• _Material shown_:
* * *

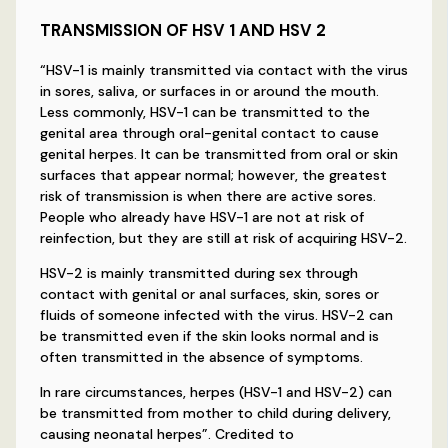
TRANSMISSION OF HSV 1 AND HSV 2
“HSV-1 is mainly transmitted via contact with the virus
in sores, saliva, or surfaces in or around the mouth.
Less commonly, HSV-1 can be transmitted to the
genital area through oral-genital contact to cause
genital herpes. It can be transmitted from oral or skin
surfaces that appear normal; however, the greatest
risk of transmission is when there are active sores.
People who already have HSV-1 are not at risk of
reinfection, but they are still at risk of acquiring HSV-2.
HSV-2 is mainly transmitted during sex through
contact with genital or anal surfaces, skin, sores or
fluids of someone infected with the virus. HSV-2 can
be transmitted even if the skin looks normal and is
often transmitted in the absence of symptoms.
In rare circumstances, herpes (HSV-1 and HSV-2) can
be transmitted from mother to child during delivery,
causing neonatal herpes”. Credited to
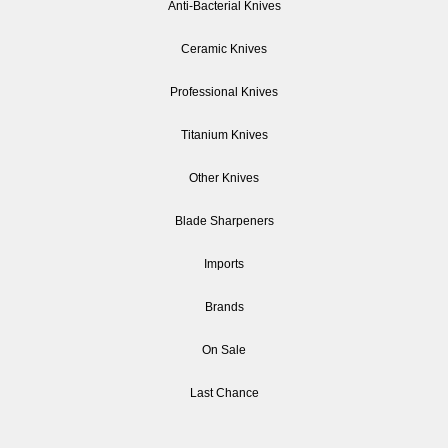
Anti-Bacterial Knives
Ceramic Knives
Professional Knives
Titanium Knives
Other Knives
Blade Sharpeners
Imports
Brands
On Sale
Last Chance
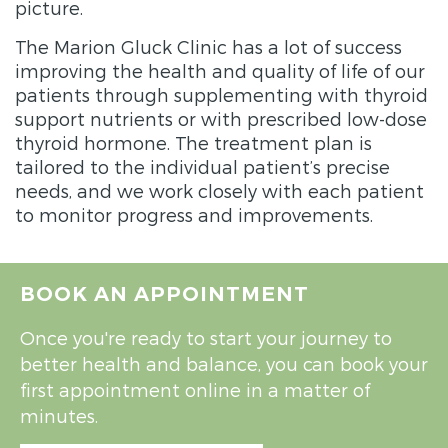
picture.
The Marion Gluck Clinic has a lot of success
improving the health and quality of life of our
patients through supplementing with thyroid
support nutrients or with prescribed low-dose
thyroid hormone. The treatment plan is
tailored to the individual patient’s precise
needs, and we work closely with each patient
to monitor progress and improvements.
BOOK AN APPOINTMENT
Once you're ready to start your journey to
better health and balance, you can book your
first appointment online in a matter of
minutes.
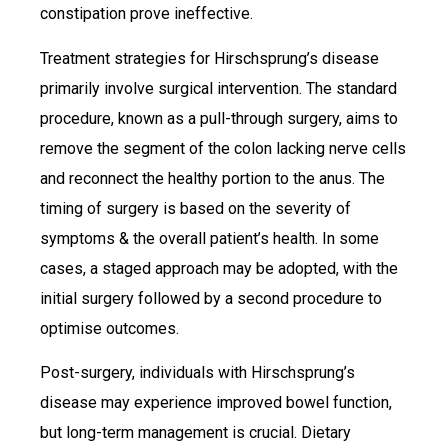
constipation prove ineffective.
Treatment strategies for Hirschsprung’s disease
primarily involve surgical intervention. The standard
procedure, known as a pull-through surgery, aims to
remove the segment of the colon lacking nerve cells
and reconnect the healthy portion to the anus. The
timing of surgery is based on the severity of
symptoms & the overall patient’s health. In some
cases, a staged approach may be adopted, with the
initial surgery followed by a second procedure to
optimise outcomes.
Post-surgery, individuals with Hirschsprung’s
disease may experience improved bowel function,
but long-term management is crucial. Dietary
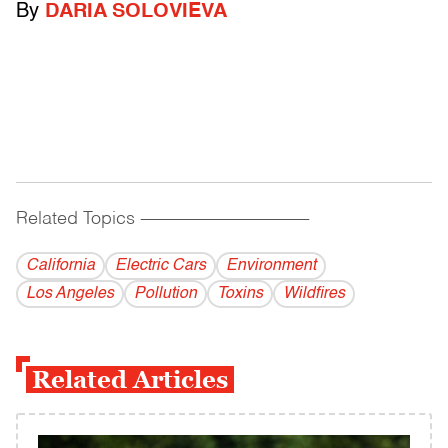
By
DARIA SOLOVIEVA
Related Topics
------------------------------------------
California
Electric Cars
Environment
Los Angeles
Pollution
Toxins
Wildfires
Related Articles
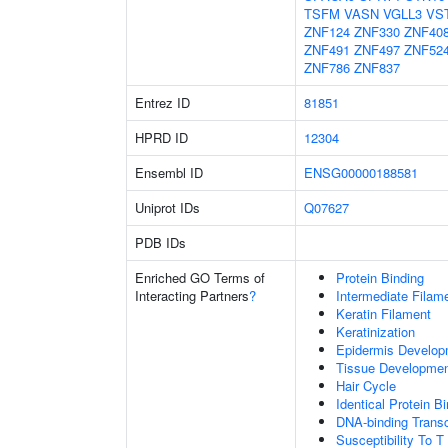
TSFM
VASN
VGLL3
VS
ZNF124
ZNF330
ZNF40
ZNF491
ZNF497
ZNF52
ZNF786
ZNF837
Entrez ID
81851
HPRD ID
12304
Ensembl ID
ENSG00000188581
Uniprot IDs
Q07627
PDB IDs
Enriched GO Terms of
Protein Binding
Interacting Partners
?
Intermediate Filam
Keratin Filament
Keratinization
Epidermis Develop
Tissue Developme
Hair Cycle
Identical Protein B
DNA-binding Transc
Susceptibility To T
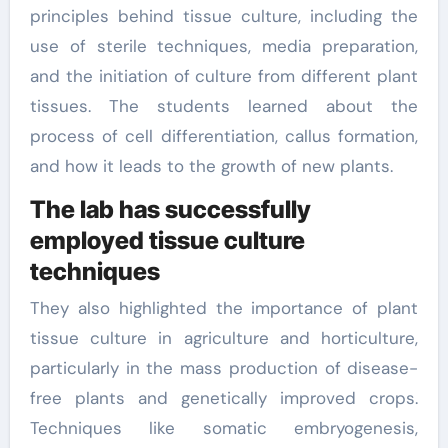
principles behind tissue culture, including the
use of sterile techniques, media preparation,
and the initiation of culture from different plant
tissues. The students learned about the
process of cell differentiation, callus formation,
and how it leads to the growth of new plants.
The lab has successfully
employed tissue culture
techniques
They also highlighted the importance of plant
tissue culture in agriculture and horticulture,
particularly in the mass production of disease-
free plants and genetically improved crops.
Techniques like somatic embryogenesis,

* * *

• _Activity_:
Across the whole listing, reproduce each line verbatim and exclude every picture.

• _Solution_:
TRANSMISSION OF HSV 1 AND HSV 2
“HSV-1 is mainly transmitted via contact with the virus
in sores, saliva, or surfaces in or around the mouth.
Less commonly, HSV-1 can be transmitted to the
genital area through oral-genital contact to cause
genital herpes. It can be transmitted from oral or skin
surfaces that appear normal; however, the greatest
risk of transmission is when there are active sores.
People who already have HSV-1 are not at risk of
reinfection, but they are still at risk of acquiring HSV-2.
HSV-2 is mainly transmitted during sex through
contact with genital or anal surfaces, skin, sores or
fluids of someone infected with the virus. HSV-2 can
be transmitted even if the skin looks normal and is
often transmitted in the absence of symptoms.
In rare circumstances, herpes (HSV-1 and HSV-2) can
be transmitted from mother to child during delivery,
causing neonatal herpes”. Credited to
Anti-Bacterial Knives
Ceramic Knives
Professional Knives
Titanium Knives
Other Knives
Blade Sharpeners
Imports
Brands
On Sale
Last Chance
picture.
The Marion Gluck Clinic has a lot of success
improving the health and quality of life of our
patients through supplementing with thyroid
support nutrients or with prescribed low-dose
thyroid hormone. The treatment plan is
tailored to the individual patient’s precise
needs, and we work closely with each patient
to monitor progress and improvements.
BOOK AN APPOINTMENT
Once you're ready to start your journey to
better health and balance, you can book your
first appointment online in a matter of
minutes.
constipation prove ineffective.
Treatment strategies for Hirschsprung’s disease
primarily involve surgical intervention. The standard
procedure, known as a pull-through surgery, aims to
remove the segment of the colon lacking nerve cells
and reconnect the healthy portion to the anus. The
timing of surgery is based on the severity of
symptoms & the overall patient’s health. In some
cases, a staged approach may be adopted, with the
initial surgery followed by a second procedure to
optimise outcomes.
Post-surgery, individuals with Hirschsprung’s
disease may experience improved bowel function,
but long-term management is crucial. Dietary
By
DARIA SOLOVIEVA
Related Topics
------------------------------------------
California
Electric Cars
Environment
Los Angeles
Pollution
Toxins
Wildfires
Related Articles
TSFM
VASN
VGLL3
VS
ZNF124
ZNF330
ZNF40
ZNF491
ZNF497
ZNF52
ZNF786
ZNF837
Entrez ID
81851
HPRD ID
12304
Ensembl ID
ENSG00000188581
Uniprot IDs
Q07627
PDB IDs
Enriched GO Terms of
Protein Binding
Interacting Partners
?
Intermediate Filam
Keratin Filament
Keratinization
Epidermis Develop
Tissue Developme
Hair Cycle
Identical Protein B
DNA-binding Transc
Susceptibility To T
principles behind tissue culture, including the
use of sterile techniques, media preparation,
and the initiation of culture from different plant
tissues. The students learned about the
process of cell differentiation, callus formation,
and how it leads to the growth of new plants.
The lab has successfully
employed tissue culture
techniques
They also highlighted the importance of plant
tissue culture in agriculture and horticulture,
particularly in the mass production of disease-
free plants and genetically improved crops.
Techniques like somatic embryogenesis,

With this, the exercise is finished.